断想さまざま

山村浩(哲学・大学非常勤講師・藤枝市在住・宇久村宏=ペンネーム)の日々の断想です。

高村光太郎の「人の首」

 あっという間に八月が終わろうとしている。今年はお盆の前後に長雨(というか豪雨)の時期があって、やっとそれが終わったかと思うと、夏も残り少なになっていた。あまつさえ新型コロナの感染爆発があり、あまり出歩けないまま秋が来てしまった。
 久々に記事を書こうと思い、何について書くか思案したが、 今回は高村光太郎の「人の首」 というエッセイについて書くことにした。青空文庫に全文が出ているので、末尾にリンクをつけておきます。

 私は電車に乗ると異状な興奮を感ずる。人の首がずらりと前に並んでいるからである。(中略)人間の首ほど微妙なものはない。よく見ているとまるで深淵にのぞんでいるような気がする。その人をまる出しにしているとも思われるし、また秘密のかたまりのようにも見える。そうして結局その人の極印だなと思わせられる。どんな平凡らしく見える人の首でも実に二つとないそれぞれの機構を持っている。内心から閃いて来るものの見える時はその平凡人が忽ち恐ろしい非凡の相を表わす。電車の中でも時々そういう事を見る。

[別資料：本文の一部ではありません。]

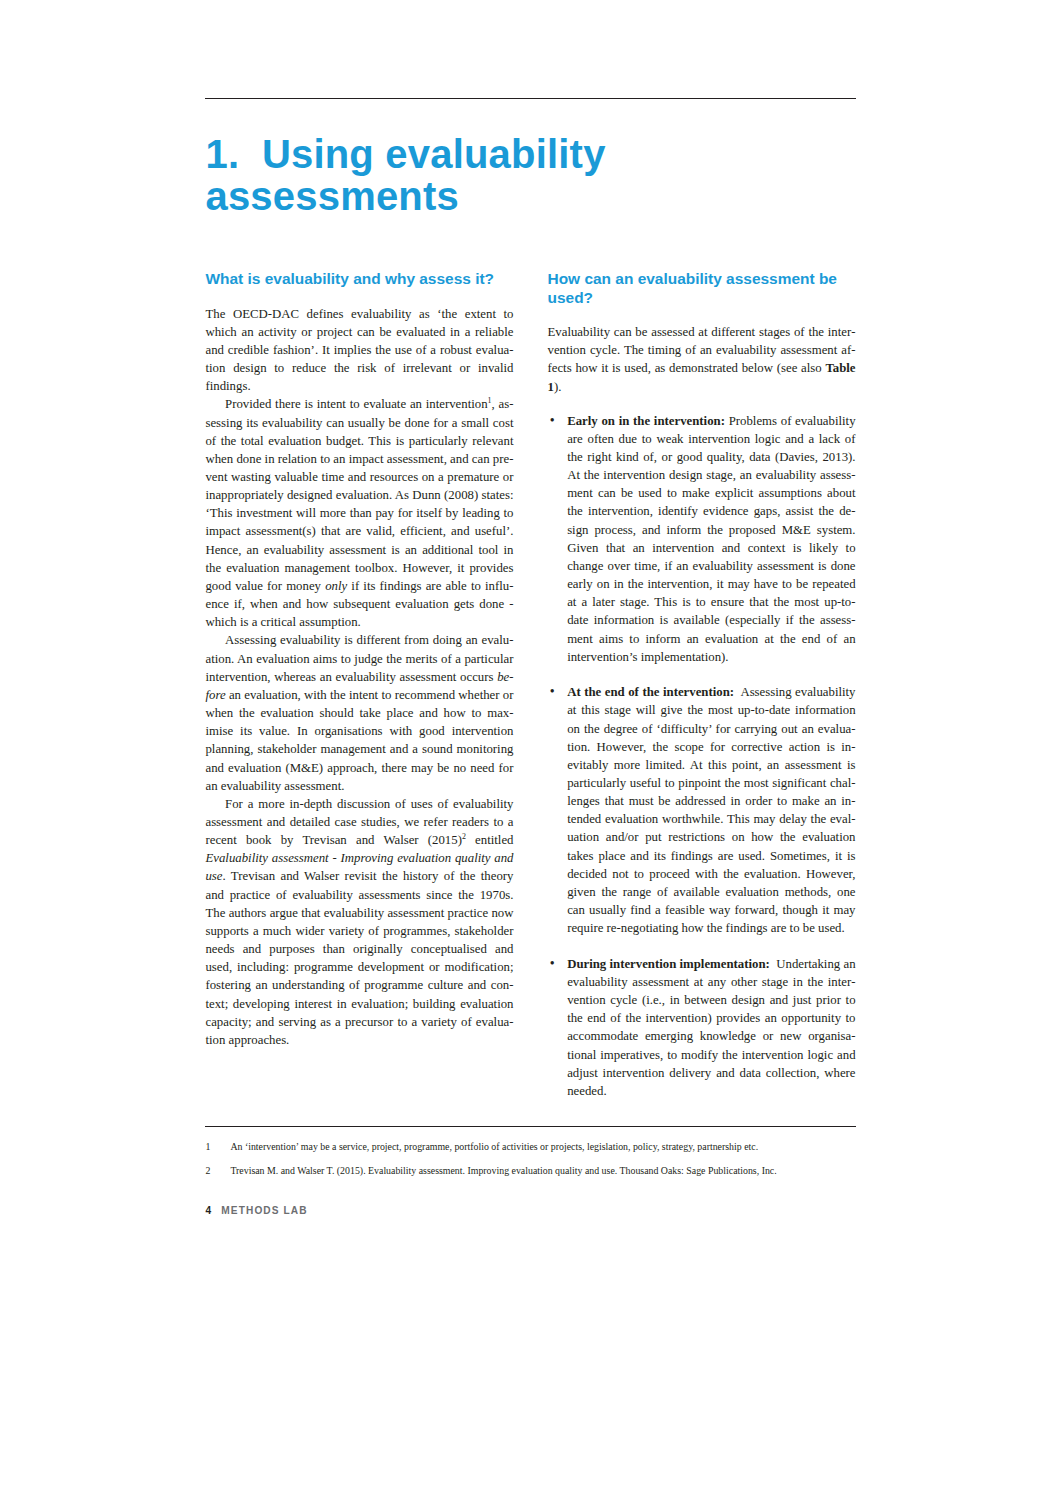1. Using evaluability assessments
What is evaluability and why assess it?
The OECD-DAC defines evaluability as ‘the extent to which an activity or project can be evaluated in a reliable and credible fashion’. It implies the use of a robust evaluation design to reduce the risk of irrelevant or invalid findings.
Provided there is intent to evaluate an intervention1, assessing its evaluability can usually be done for a small cost of the total evaluation budget. This is particularly relevant when done in relation to an impact assessment, and can prevent wasting valuable time and resources on a premature or inappropriately designed evaluation. As Dunn (2008) states: ‘This investment will more than pay for itself by leading to impact assessment(s) that are valid, efficient, and useful’. Hence, an evaluability assessment is an additional tool in the evaluation management toolbox. However, it provides good value for money only if its findings are able to influence if, when and how subsequent evaluation gets done - which is a critical assumption.
Assessing evaluability is different from doing an evaluation. An evaluation aims to judge the merits of a particular intervention, whereas an evaluability assessment occurs before an evaluation, with the intent to recommend whether or when the evaluation should take place and how to maximise its value. In organisations with good intervention planning, stakeholder management and a sound monitoring and evaluation (M&E) approach, there may be no need for an evaluability assessment.
For a more in-depth discussion of uses of evaluability assessment and detailed case studies, we refer readers to a recent book by Trevisan and Walser (2015)2 entitled Evaluability assessment - Improving evaluation quality and use. Trevisan and Walser revisit the history of the theory and practice of evaluability assessments since the 1970s. The authors argue that evaluability assessment practice now supports a much wider variety of programmes, stakeholder needs and purposes than originally conceptualised and used, including: programme development or modification; fostering an understanding of programme culture and context; developing interest in evaluation; building evaluation capacity; and serving as a precursor to a variety of evaluation approaches.
How can an evaluability assessment be used?
Evaluability can be assessed at different stages of the intervention cycle. The timing of an evaluability assessment affects how it is used, as demonstrated below (see also Table 1).
Early on in the intervention: Problems of evaluability are often due to weak intervention logic and a lack of the right kind of, or good quality, data (Davies, 2013). At the intervention design stage, an evaluability assessment can be used to make explicit assumptions about the intervention, identify evidence gaps, assist the design process, and inform the proposed M&E system. Given that an intervention and context is likely to change over time, if an evaluability assessment is done early on in the intervention, it may have to be repeated at a later stage. This is to ensure that the most up-to-date information is available (especially if the assessment aims to inform an evaluation at the end of an intervention’s implementation).
At the end of the intervention: Assessing evaluability at this stage will give the most up-to-date information on the degree of ‘difficulty’ for carrying out an evaluation. However, the scope for corrective action is inevitably more limited. At this point, an assessment is particularly useful to pinpoint the most significant challenges that must be addressed in order to make an intended evaluation worthwhile. This may delay the evaluation and/or put restrictions on how the evaluation takes place and its findings are used. Sometimes, it is decided not to proceed with the evaluation. However, given the range of available evaluation methods, one can usually find a feasible way forward, though it may require re-negotiating how the findings are to be used.
During intervention implementation: Undertaking an evaluability assessment at any other stage in the intervention cycle (i.e., in between design and just prior to the end of the intervention) provides an opportunity to accommodate emerging knowledge or new organisational imperatives, to modify the intervention logic and adjust intervention delivery and data collection, where needed.
1 An ‘intervention’ may be a service, project, programme, portfolio of activities or projects, legislation, policy, strategy, partnership etc.
2 Trevisan M. and Walser T. (2015). Evaluability assessment. Improving evaluation quality and use. Thousand Oaks: Sage Publications, Inc.
4 METHODS LAB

 昔から顔は、精神的なものが肉体的なものに最も直截にあらわれている身体部位とされてきた。なるほど手や足など他の身体部位にも、各人の個性はあらわれる。だがそれは、あくまでも肉体的個性であって、精神との連関はむしろ間接的である。これに対して顔は、人の心を直接に反映している。
 しかしなぜ「首」なのだろうか。肉体における精神の開示を言うだけなら、「首」ではなく「顔」を問題にすれば済む話である。彼が彫刻家だったからだろうか。肖像画のように顔の表情だけを問題にするのではなく、首全体を制作するからなのだろうか。
 精神のあらわれとしての顔の中では、眼がその頂点というべきである。「目は口ほどに物を言う」のであり、眼は内面の動きを直接にあらわしている。だがそこから鼻や口などの部位へと移ると、直接性は薄れる。高村光太郎は首筋や顎、頤などにも関心を向けているけれど、これらは鼻や口よりもいっそう、眼から遠いものであって、顔の表情においてはほとんど周縁部というべき箇所である。首筋や項に喜怒哀楽の感情が出ることはまずない。そのかわりそこには、内面性が「沈殿」している。高村光太郎はこれを「閲歴が造る人間の美」と呼ぶ。彼が「首」を問題にするのは、単に造形的な興味によるのでなく、そのような「沈殿」を問題としたからであろう。

 人間の首には先天の美と、後天の美とがある。この二つが分ちがたくまじり合って大きな調和を成している。先天の美は言うまでもないが後天の美に私は強い牽引を感ずる。閲歴が造る人間の美である。私が老人を特別に好むのはこの故もある。 

 ハイネがこんなことを言っている。ゲーテの目は神のように不動であった。同じ不動を私はナポレオンにも見た。だから私は、ナポレオンが神であったと信じている、と。
 こうした言い方には、多分にレトリックや誇張が含まれているだろうが、そのことを抜きにしても、これを以下のような高村光太郎の言葉と並べてみると面白い。

近くではレエニンの首が無比である。レエニンの性格に関する悪口を沢山きくけれども、私はそれを信じない。彼の首が彼の決して不徳な人でなかった事を証拠立てている。野心ばかりの人に無い深さと美とがある。ナポレオンよりも好い。ナポレオンにはもっと野卑なところがある。

 絶頂期のナポレオンの眼は、不動の内面をあらわしていたであろう。だがそれは、彼の「現在」に過ぎず、眼という中心から離れて首全体を眺めれば、閲歴における様々な沈殿物が見えてくる。そこにはナポレオンの「野卑なところ」が認められる。高村光太郎が言いたかったのは、多分そういうことである。 
 一人の人間の人生行路が「首」に沈殿する。過去の閲歴が 「今ここ」に現前している。そのような「沈殿」は、形態的なものであるとともに、気配や雰囲気でもある。だから写真では伝えられない。

写真は人間の先天の美のみを写して後天の美を能く捉えない。(中略)後天の美を本当に認め得るのは活きた眼だけである。

 これは、まさしくベンヤミンのいうアウラであろう。写真はアウラを捉えることができない。だが絵画や彫刻ならばできる。彼が電車の中で人の首に感じる「異状な興奮」とは、単なる受動的な感情ではなく、能動的な制作欲でもあった。 

 電車の中であまり好い首の人に偶然逢うと別れるのに心が残る。思い切って話しかけようかと思う事が度々ある。女の人などは一生に二十日間位しかあるまいと思うような特に美しい期間がある。それをむざむざと過させてしまうのが惜しい。